Want to learn about the top 3 prescribed weight loss drugs in the U.S.? Read more about how they work, what their side effects are, and how they are prescribed.
According to the Centers for Disease Control and Prevention (CDC), more than one-third of the U.S. population is obese—that means more than 78 million people. Childhood obesity is an evolving epidemic as well.
This is a huge health concern because cardiovascular disease (i.e., heart attack and stroke) is the leading cause of death in both men and women in the United States. And obesity is a contributing factor to largely preventable risk factors for heart disease, such as diabetes, hypertension, and high cholesterol. Not to mention obesity is linked to other conditions, such as sleep apnea, arthritis, and cancer.
Unfortunately, there is no magic pill for weight loss. Medications are not always the solution for patients, and really shouldn’t substitute for lifestyle changes, such as instituting a nutritionally balanced diet low in fat and carbohydrates, and maintaining a long-term cardiovascular exercise regimen. A pill may help you lose weight temporarily, but what happens when it’s discontinued? These medications aren’t designed for long-term use, and if lifestyle modifications aren't implemented and maintained, then patients gain the weight right back.
With that being said, patients are very interested in learning about various options on the market. My suggestion is to consider weight loss drugs for very motivated patients—ones who have already implemented a strict weight loss and exercise plan—in order to aid them in their battle.

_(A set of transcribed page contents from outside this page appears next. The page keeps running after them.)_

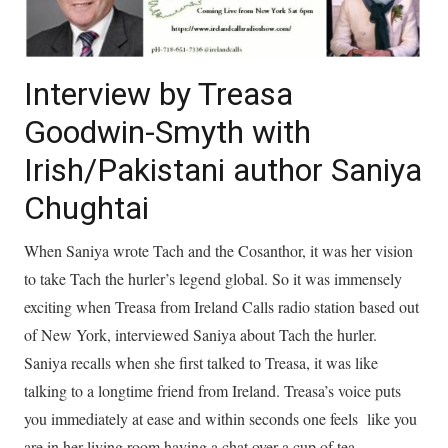
Interview by Treasa
Goodwin-Smyth with
Irish/Pakistani author Saniya
Chughtai
When Saniya wrote Tach and the Cosanthor, it was her vision
to take Tach the hurler’s legend global. So it was immensely
exciting when Treasa from Ireland Calls radio station based out
of New York, interviewed Saniya about Tach the hurler.
Saniya recalls when she first talked to Treasa, it was like
talking to a longtime friend from Ireland. Treasa’s voice puts
you immediately at ease and within seconds one feels like you
are in her living room having a chat over a cup of tea.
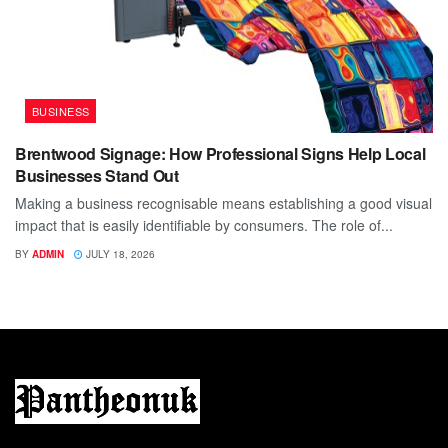
BUSINESS
Brentwood Signage: How Professional Signs Help Local
Businesses Stand Out
Making a business recognisable means establishing a good visual
impact that is easily identifiable by consumers. The role of...
BY
ADMIN
JULY 18, 2026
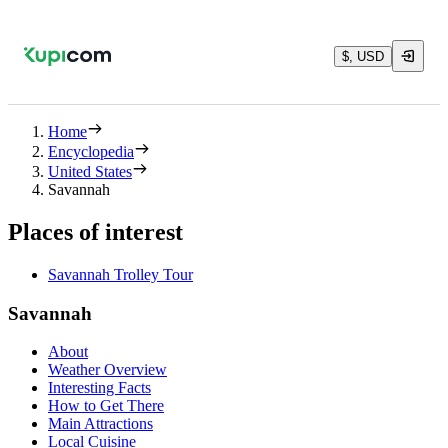
$, USD
Home
Encyclopedia
United States
Savannah
Places of interest
Savannah Trolley Tour
Savannah
About
Weather Overview
Interesting Facts
How to Get There
Main Attractions
Local Cuisine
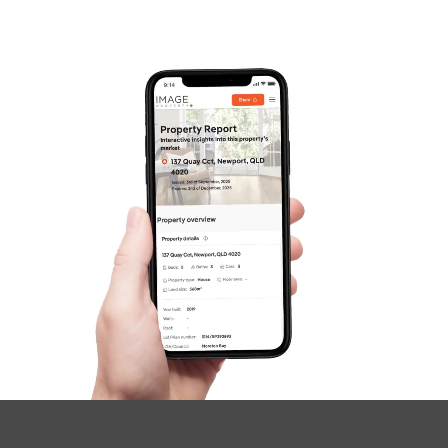
Frequently Asked
Questions
News & Latest Articles
Owner’s Portal
West End Suburb Report
Image Property
Northside – Aspley
Southside – West End
Pine Rivers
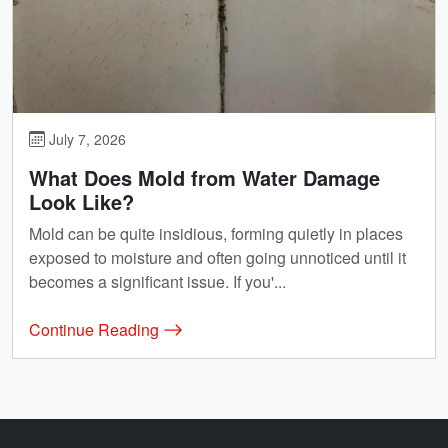
July 7, 2026
What Does Mold from Water Damage
Look Like?
Mold can be quite insidious, forming quietly in places
exposed to moisture and often going unnoticed until it
becomes a significant issue. If you'...
Continue Reading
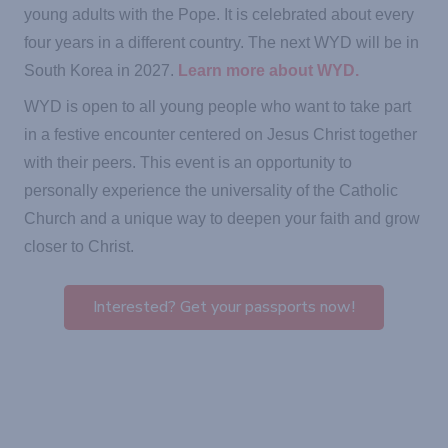
young adults with the Pope. It is celebrated about every
four years in a different country. The next WYD will be in
South Korea in 2027.
Learn more about WYD.
WYD is open to all young people who want to take part
in a festive encounter centered on Jesus Christ together
with their peers. This event is an opportunity to
personally experience the universality of the Catholic
Church and a unique way to deepen your faith and grow
closer to Christ.
Interested? Get your passports now!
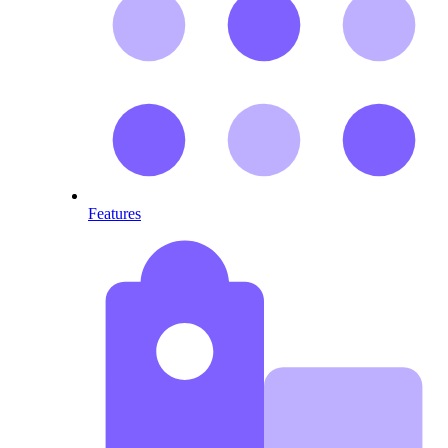
Features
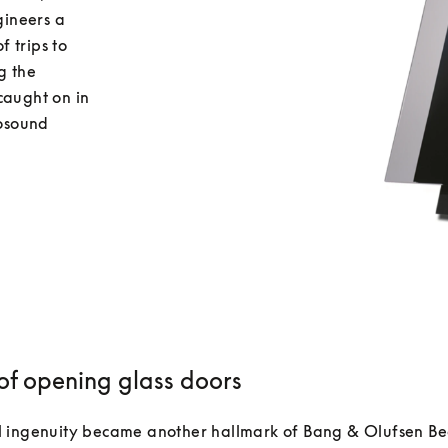
ineers a 
 trips to 
 the 
caught on in 
osound 
 of opening glass doors
 ingenuity became another hallmark of Bang & Olufsen Be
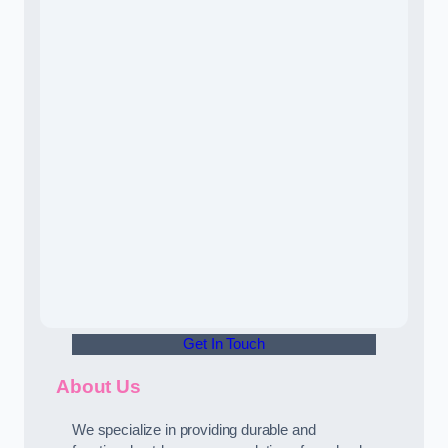
Get In Touch
About Us
We specialize in providing durable and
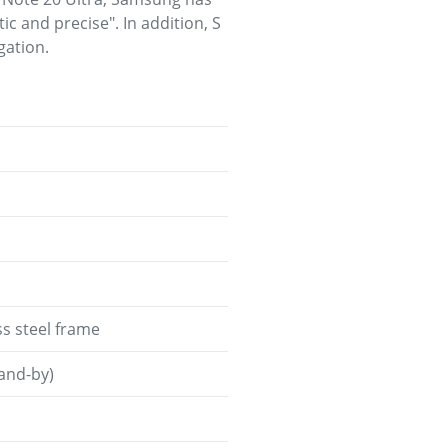
ic and precise". In addition, S
gation.
ess steel frame
tand-by)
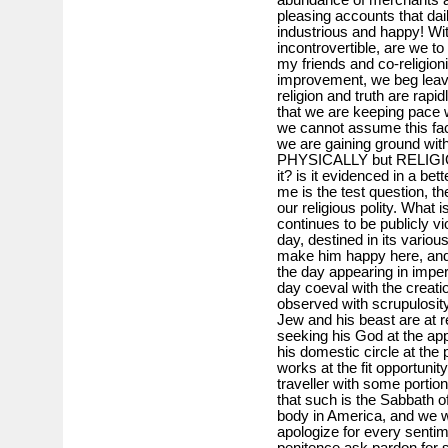
pleasing accounts that dai
industrious and happy! Wit
incontrovertible, are we t
my friends and co-religionis
improvement, we beg leave
religion and truth are rap
that we are keeping pace wit
we cannot assume this fact t
we are gaining ground with
PHYSICALLY but RELIGIO
it? is it evidenced in a be
me is the test question, the
our religious polity. What 
continues to be publicly v
day, destined in its variou
make him happy here, and 
the day appearing in impe
day coeval with the creati
observed with scrupulosity
Jew and his beast are at re
seeking his God at the appo
his domestic circle at the
works at the fit opportuni
traveller with some portio
that such is the Sabbath o
body in America, and we w
apologize for every sentim
penitence ask pardon for s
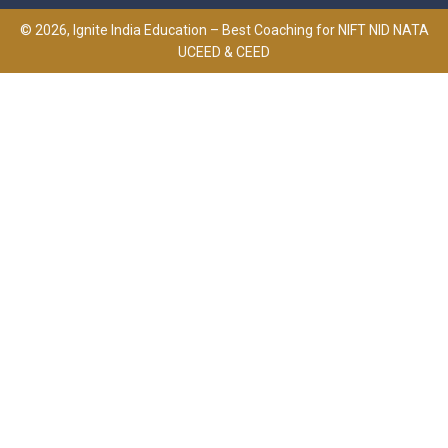
© 2026, Ignite India Education – Best Coaching for NIFT NID NATA
UCEED & CEED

So, let’s learn about the 3 most commonly used weight loss drugs in the U.S. today, including how they work, what their side effects are, and how they are prescribed. .
How it works
Your body's pancreas releases enzymes (special digestion proteins) when you consume fatty foods. These enzymes help digest fat so that it can then be absorbed from the gut into the blood stream. Orlistat prevents these pancreatic enzymes from doing their job. Therefore, since fat doesn't get digested, it can't be absorbed and is then instead excreted into the stool.
· The greatest causes for intolerance among patients taking Orlistat are gastrointestinal in nature—flatulence, abdominal cramping, bloating, etc.—and can occur in up to one-third of patients. But these side effects tend to improve over time with the addition of maintaining a low fat diet (less than 30% fat intake).
· Because it prevents fat absorption, Orlistat causes some of those important fat-soluble vitamins our bodies need also to not get absorbed, such as Vitamin A, D, E, and K. Therefore, patients are often advised to take a multivitamin supplement containing these vitamins every night.
· Orlistat also carries a small risk of kidney injury when taken by those with a history of calcium oxalate kidney stones. It shouldn’t be taken by patients with a history of these particular stones.
How it's prescribed
Orlistat is available in 2 forms in the U.S., as a lower dose 60 mg over-the-counter capsule called Alli, or as a prescription 120 mg version called Xenical. It’s often prescribed as 120 mg to be taken 3 times a day.